The company’s website still includes the UK Conservative Party listed as a client — though the language used on the webpage does not make it explicit whether or not the party is a current client…

Another graphic on the same page plots the UK flag on a world map depicting what uCampaign dubs its “global platform”, where it’s marked along with several other European flags — including Ireland, France, Germany and Malta, suggesting uCampaign has — or had — multiple European clients.

Peters also suggested uCampaign is suspending all its European activity for now, as new data protection rules bed down, telling TechCrunch: “At this point, we are choosing to focus our business expansion in other areas of the world without GDPR-style regulatory regimes. We may revisit this decision in the future when the GDPR regulations are more codified and clear.”

“Our focus on the US midterms has kept our team very busy and thus our website is a bit out of date. We’ll be updating it next week,” he added.

Here’s the full list of questions we put to the Conservatives about their campaigner app. To our eye it has answered just one of them:

Can you confirm — on the record — the reasons for the app being pulled?

Does the Conservative Party intend to continue working with uCampaign for the new campaign app that will relaunch next year? Or does the party have a new supplier?

If the latter, where is the new supplier based? In the UK or in the US?

Did the Conservative Party have any concerns at all related to using uCampaigner as a supplier? (Given, for example, concerns flagged about its data privacy practices by one of the DCMS committee’s recent reports — following an inquiry investigating digital campaigning.)

If the Conservative Party was aware of data privacy concerns pertaining to uCampaign’s practices can you confirm when the party became aware of such concerns?

Was the party aware that the privacy policy it used for the app prior to May 23, 2018 was uCampaign’s own privacy policy?

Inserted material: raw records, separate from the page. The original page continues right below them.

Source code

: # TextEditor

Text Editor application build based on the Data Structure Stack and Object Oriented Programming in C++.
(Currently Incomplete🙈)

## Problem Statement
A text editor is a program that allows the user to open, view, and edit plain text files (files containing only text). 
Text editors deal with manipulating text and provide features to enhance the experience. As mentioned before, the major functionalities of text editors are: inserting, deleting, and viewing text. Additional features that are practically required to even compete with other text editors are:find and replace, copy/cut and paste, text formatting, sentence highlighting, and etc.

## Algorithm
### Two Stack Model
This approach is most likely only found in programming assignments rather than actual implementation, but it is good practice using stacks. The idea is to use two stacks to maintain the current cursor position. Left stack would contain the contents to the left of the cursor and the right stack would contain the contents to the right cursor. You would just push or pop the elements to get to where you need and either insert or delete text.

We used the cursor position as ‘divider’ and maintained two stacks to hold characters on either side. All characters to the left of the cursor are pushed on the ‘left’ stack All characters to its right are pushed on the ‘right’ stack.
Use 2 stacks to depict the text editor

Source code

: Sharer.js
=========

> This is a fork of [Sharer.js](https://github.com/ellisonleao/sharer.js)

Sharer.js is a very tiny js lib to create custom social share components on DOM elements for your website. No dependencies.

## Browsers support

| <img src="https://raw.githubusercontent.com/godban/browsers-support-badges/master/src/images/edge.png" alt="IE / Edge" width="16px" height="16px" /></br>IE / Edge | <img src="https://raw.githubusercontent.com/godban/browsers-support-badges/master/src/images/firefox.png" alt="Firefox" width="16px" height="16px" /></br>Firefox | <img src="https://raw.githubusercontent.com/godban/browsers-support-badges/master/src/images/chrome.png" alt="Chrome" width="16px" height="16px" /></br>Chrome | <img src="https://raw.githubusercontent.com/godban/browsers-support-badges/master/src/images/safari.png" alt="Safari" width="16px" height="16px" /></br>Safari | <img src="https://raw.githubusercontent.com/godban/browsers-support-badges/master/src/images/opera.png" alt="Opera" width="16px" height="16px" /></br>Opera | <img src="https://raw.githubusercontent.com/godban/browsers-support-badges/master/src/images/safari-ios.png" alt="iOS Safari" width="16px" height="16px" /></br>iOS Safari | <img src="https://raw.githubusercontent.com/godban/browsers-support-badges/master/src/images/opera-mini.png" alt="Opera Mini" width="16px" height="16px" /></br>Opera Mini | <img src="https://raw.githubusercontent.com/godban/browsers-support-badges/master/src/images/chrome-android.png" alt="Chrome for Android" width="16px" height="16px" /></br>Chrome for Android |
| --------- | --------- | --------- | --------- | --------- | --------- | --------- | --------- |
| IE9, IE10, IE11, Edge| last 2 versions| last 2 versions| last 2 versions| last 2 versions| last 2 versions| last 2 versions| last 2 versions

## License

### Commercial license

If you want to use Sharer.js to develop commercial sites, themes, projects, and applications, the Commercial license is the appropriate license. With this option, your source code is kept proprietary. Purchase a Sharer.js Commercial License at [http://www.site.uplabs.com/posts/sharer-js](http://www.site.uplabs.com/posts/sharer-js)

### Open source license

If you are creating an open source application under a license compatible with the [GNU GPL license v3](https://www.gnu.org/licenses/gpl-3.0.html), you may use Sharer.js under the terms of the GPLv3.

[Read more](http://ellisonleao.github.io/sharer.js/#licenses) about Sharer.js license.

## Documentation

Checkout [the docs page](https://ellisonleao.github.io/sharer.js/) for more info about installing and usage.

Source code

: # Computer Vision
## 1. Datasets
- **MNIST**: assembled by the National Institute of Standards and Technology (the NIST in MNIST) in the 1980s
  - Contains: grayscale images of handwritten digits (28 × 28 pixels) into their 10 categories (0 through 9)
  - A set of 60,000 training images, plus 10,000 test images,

This privacy policy stated that the app could harvest data from users’ mobile phone contacts and share that data with unknown third parties of the developer’s choosing — including other political campaigns. Is the Conservative Party comfortable with having its supporters’ data shared with other political campaigns?

What due diligence did the Conservative Party carry out before it selected uCampaign as its app supplier?

After signing up the supplier, did the Conservative Party carry out a privacy impact assessment related to how the app operates?

Please confirm all the data points that the app was collecting from users, and what each of those data points was being used for

Where was app user data being processed? In the US, where uCampaign is based, or in the UK where potential voters live?

If the US, what was the legal basis for any transfer of data from UK users to the US?

Is the Conservative Party confident its use of the campaigner app did not breach UK data protection law?

Earlier this year the former Cabinet Minister Dominic Grieve suggested that the bosses of tech giants involved in the Cambridge Analytica data misuse scandal should be jailed for their part in abusing online data for political and financial gain. Does the Conservative Party support Grieve’s position on online data abuse?

Has anyone been sacked or sanctioned for their part in procuring uCampaign as the app supplier — and/or overseeing the operation of the Conservative Campaigner app itself?

Will the Conservative Party commit to notifying all individuals whose data was shared with uCampaign without their explicit consent?

Can the Conservative Party confirm how many individuals had their personal data shared with uCampaign?

Has the Information Commissioner’s Office raised any concerns with the Conservative Party about the Campaigner app?

Has the Conservative Party itself reported any concerns about the app/uCampaign to the ICO?